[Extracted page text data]
○ ○ ○ ○
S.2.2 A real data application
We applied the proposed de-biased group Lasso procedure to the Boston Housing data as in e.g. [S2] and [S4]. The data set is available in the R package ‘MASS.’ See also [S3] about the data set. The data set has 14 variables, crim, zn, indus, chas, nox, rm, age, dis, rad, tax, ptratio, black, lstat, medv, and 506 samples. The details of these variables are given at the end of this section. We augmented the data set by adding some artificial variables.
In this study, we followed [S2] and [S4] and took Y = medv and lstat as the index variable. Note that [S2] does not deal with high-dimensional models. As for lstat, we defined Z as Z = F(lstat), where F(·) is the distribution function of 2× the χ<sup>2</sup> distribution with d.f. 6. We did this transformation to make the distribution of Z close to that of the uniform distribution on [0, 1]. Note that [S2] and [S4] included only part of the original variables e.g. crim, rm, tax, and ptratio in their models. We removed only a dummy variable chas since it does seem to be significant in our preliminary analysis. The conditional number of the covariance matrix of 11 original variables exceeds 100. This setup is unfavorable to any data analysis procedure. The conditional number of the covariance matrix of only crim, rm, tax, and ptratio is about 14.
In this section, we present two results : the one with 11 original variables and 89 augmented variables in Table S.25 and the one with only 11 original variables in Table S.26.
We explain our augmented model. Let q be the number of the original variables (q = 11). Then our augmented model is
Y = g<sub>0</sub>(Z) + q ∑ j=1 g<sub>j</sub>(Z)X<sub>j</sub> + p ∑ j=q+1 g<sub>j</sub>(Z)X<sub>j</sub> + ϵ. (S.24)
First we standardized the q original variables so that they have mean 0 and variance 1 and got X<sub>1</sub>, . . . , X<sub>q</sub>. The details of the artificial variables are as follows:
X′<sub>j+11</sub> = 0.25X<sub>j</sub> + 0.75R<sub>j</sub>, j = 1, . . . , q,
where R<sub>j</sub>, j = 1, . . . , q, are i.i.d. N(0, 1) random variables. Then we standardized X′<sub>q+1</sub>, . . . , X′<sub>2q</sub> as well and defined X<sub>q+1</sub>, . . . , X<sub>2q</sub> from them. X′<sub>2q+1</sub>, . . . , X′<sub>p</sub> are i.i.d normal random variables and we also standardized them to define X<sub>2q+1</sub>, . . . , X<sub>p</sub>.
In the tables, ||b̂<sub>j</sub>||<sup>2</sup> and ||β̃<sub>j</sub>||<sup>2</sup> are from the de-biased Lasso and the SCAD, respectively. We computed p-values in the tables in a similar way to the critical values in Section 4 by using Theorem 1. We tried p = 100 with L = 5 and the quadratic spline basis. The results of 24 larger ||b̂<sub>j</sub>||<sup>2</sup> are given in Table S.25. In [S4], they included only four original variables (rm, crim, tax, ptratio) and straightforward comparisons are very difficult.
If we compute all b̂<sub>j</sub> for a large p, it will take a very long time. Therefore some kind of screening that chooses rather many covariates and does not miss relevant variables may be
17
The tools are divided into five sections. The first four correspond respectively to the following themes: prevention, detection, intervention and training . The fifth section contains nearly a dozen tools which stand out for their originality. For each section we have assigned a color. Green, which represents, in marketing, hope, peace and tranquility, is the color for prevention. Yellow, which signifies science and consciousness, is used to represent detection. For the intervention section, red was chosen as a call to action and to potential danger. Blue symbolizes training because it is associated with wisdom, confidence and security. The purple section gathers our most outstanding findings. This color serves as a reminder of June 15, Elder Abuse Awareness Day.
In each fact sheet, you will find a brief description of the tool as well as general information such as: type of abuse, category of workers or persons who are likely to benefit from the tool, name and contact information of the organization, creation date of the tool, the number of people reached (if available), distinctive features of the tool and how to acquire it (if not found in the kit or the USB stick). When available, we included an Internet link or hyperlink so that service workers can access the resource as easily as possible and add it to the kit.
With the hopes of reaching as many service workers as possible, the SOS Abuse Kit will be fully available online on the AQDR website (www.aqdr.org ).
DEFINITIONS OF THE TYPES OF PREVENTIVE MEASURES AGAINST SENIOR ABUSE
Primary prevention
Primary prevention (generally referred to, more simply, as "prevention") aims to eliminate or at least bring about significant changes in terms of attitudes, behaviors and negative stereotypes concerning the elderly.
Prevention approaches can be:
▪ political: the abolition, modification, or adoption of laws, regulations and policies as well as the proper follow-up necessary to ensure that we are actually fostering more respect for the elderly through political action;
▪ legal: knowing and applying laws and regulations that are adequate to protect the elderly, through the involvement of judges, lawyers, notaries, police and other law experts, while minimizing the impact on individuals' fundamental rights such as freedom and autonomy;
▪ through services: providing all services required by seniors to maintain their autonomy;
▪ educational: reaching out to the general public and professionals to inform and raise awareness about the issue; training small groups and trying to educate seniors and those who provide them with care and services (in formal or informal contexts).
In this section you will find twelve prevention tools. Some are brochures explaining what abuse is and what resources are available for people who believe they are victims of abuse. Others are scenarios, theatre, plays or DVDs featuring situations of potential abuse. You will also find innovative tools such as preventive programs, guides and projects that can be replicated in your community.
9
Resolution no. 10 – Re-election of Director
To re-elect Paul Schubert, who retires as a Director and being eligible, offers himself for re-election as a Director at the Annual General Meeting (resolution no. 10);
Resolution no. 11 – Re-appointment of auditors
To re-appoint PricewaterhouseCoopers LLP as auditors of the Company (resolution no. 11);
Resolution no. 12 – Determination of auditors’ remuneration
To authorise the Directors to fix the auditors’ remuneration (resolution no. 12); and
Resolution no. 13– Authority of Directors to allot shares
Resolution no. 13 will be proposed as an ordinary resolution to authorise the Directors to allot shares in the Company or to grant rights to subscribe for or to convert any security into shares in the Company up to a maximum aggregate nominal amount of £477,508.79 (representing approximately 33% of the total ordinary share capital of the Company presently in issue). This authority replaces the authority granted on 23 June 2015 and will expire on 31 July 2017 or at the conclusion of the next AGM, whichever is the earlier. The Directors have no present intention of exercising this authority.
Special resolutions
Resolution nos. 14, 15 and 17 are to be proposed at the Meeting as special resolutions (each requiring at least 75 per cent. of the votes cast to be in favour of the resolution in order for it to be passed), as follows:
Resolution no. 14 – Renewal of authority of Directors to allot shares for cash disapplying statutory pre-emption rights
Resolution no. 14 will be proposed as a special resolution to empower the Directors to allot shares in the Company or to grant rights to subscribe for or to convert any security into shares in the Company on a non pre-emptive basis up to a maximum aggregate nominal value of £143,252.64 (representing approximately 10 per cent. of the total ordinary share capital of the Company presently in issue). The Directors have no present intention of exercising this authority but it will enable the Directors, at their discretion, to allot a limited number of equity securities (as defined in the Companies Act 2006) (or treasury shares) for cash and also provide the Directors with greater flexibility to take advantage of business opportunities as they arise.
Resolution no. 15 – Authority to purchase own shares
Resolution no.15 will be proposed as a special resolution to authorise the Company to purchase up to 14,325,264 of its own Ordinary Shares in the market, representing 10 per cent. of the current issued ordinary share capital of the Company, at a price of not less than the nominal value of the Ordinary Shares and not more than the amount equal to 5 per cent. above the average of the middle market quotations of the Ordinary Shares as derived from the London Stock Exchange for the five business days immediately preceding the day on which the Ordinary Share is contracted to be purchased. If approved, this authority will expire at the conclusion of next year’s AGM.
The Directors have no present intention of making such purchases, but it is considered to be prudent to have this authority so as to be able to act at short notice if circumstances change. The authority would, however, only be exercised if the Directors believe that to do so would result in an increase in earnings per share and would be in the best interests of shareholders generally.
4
○ ○ ○ ○
◆ **Work order**: Of the lines above, count those containing the word "auditors", and give the number by itself.

◆ **Output for this task**: 4